Text »
━━━━━━━━

FIRST AMENDMENT TO AGREEMENT AND PLAN OF MERGER

EX-2.2 4 dex22.htm FIRST AMENDMENT TO AGREEMENT AND PLAN OF MERGER DATED AS OF DECEMBER 19, 2003 First Amendment to Agreement and Plan of Merger dated as of December 19, 2003

Exhibit 2.2

 

FIRST AMENDMENT TO AGREEMENT AND PLAN OF MERGER

 

This First Amendment (this “Amendment”) to Agreement and Plan of Merger, dated as of December 19, 2003, is by and between Hughes Supply, Inc., a Florida corporation (the “Buyer”), and FS Equity Partners IV, L.P., a Delaware limited partnership (the “Stockholders’ Representative”), and Freeman Spogli & Co. LLC (“FS Management Company”). Capitalized terms used but not defined in this Amendment have the meaning given such terms in the Merger Agreement (defined below).

 

Background

 

The Parties have entered into an Agreement and Plan of Merger dated November 26, 2003 (the “Agreement”). The Parties now desire to amend the Agreement as set forth in this Amendment. In consideration of the mutual covenants and agreements set forth below, the Buyer and the Stockholders’ Representative agree as follows:

 

Terms

 

1. Section 2.3 of the Agreement is hereby amended by deleting such section and replacing it with the following:

 

2.3 Deliveries at the Closing. At the Closing, (a) the Stockholders’ Representative and the Company will deliver to the Buyer the various certificates, instruments, and documents referred to in Section 7.1 below, (b) the Buyer will deliver to the Company the various certificates, instruments, and documents referred to in Section 7.2 below and (c) the Buyer will deliver to Freeman Spogli & Co. LLC (the “FS Management Company”) by wire transfer of immediately available funds to the account designated by the Stockholders’ Representative the Net Assets Holdback and the Stockholder Holdback pursuant to Section 2.6 below.

━━━━━━━━

Data shown »

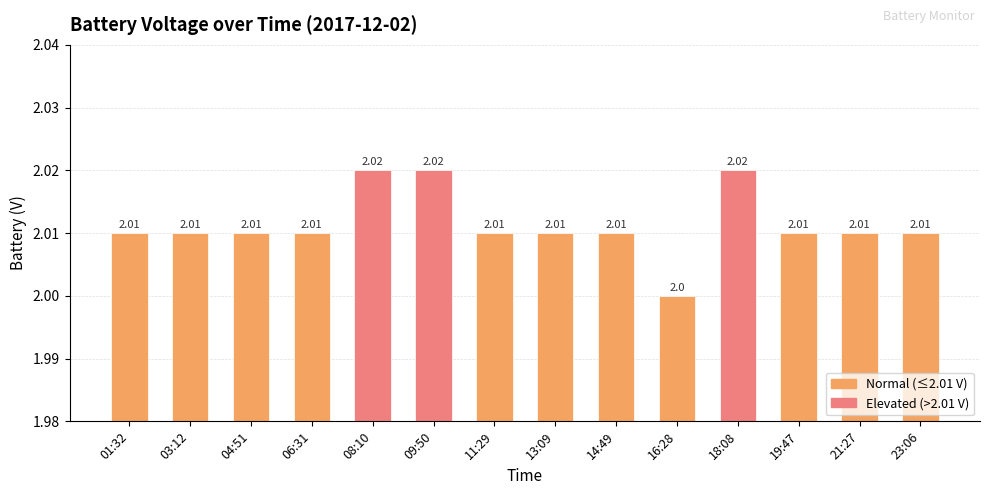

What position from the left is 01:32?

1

━━━━━━━━

Prompt » In the merger amendment above, on what date was the original Agreement and Plan of Merger made?

Completed exercise » November 26, 2003